Fenella could not help laughing.
It was true that Anna was the one person who would speak her mind whatever the circumstances, and she was quite sure that while she was unconscious Anna in her own words had let Periquine ‘have it !’
But in fact it was not surprising that both Periquine and Anna had been worried about her. She had run a high temperature the next morning, but on her insistence Anna had not sent for the doctor.
“You must tell Mama I injured myself by a fall when out riding,” she said, “and I do not want a physician. You know as well as I do, Anna, that you can nurse me better than anyone else.”
The flattery had its intended effect.
Anna produced her own special potions which brought down the temperature, and the next two days the wound on Fenella’s arm was healing and she was no longer feverish.
At the same time she felt rather weak, and now she was up and dressed she was glad to sit quietly under the trees and know that she was being looked after, even though Anna invariably showed her love by bullying her.
“I’ll bring you a glass of milk in half an hour’s time,” Anna was saying, “and you’ll drink every drop of it if I have to stand over you to make you do it.”
“I do not like milk, Anna,” Fenella said petulantly.
“It’ll do you good,” Anna retorted, and Fenella knew that she would have to drink it.

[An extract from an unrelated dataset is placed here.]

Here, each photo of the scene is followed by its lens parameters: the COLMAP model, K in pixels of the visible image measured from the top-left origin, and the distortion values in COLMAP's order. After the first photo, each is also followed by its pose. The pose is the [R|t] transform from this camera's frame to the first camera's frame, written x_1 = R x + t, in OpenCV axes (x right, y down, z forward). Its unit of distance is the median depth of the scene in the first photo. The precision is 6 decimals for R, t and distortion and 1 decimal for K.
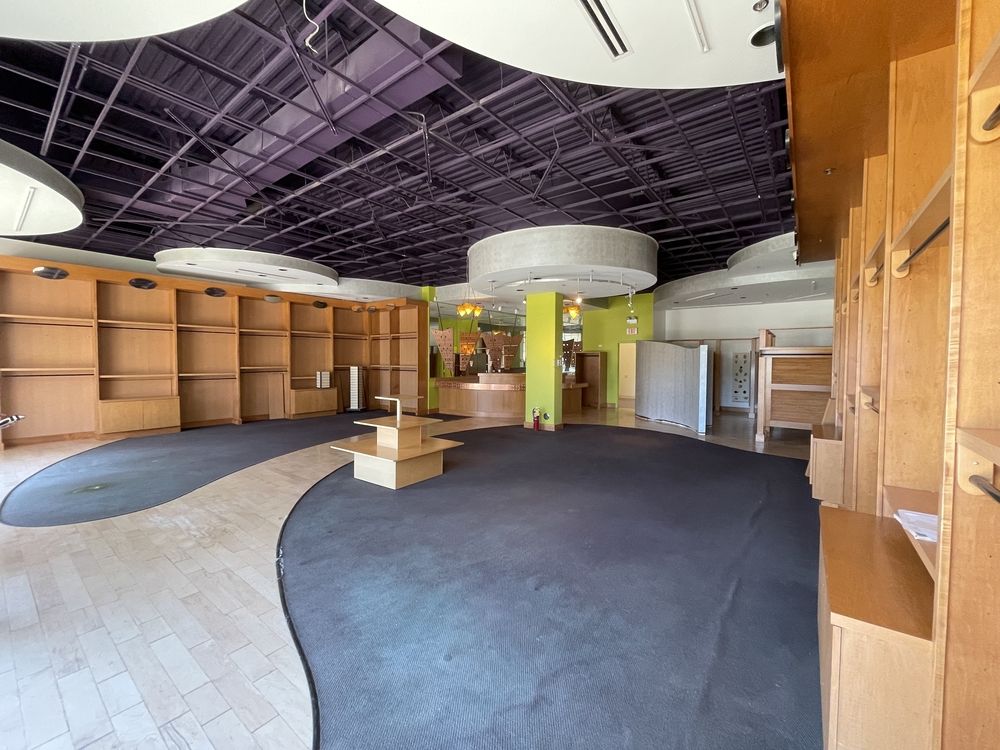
lens RADIAL K [[401.2, 0, 500.6], [0, 401.2, 370.2], [0, 0, 1]] dist [-0.000458, 0.000035]
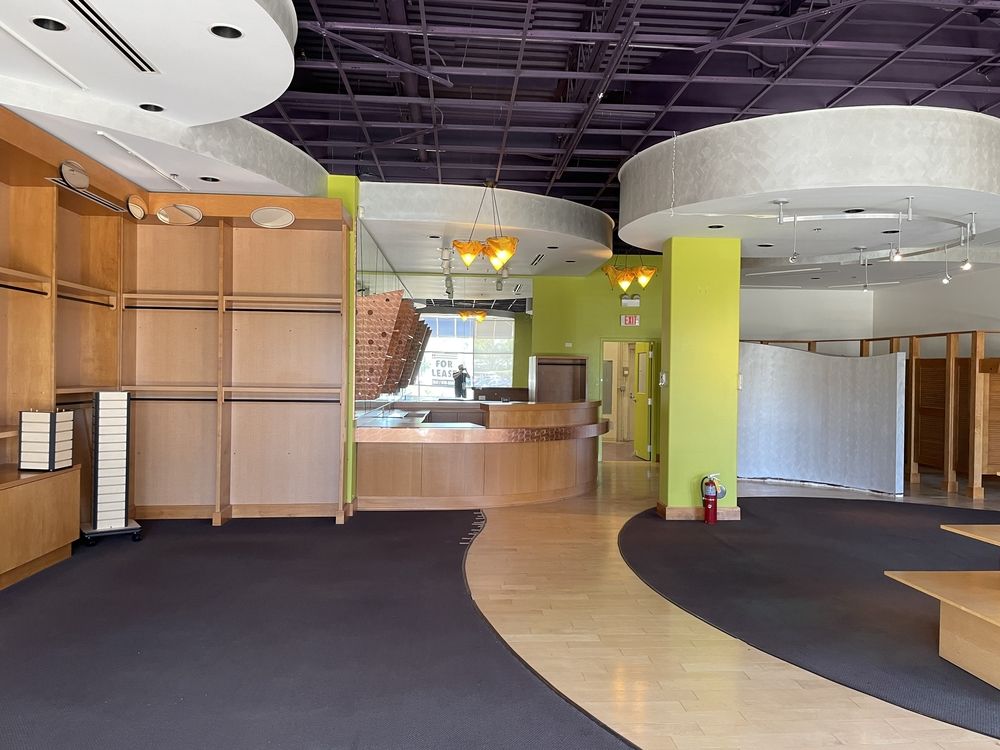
lens RADIAL K [[747.4, 0, 502.0], [0, 747.4, 344.7], [0, 0, 1]] dist [0.001660, 0.000884]
pose [[0.757849, 0.027377, 0.651856, -0.529696], [0.011455, 0.998407, -0.055248, -0.010008], [-0.652330, 0.049337, 0.756328, 0.376606]]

She watched the old maid walking back across the lawn towards the house with a warm look of affection in her eyes.
She wondered how many punishments in the past she and Periquine had avoided by Anna protecting them from the wrath of their parents.
She was thankful that, after she had fainted in his arms in the darkness of the crypt, Periquine had had the sense to take her up the back-stairs to her room and to fetch Anna.
As Fenella thought of the crypt, a little thrill went through her as she remembered what she had felt when Periquine’s lips had found hers after the soldiers had left.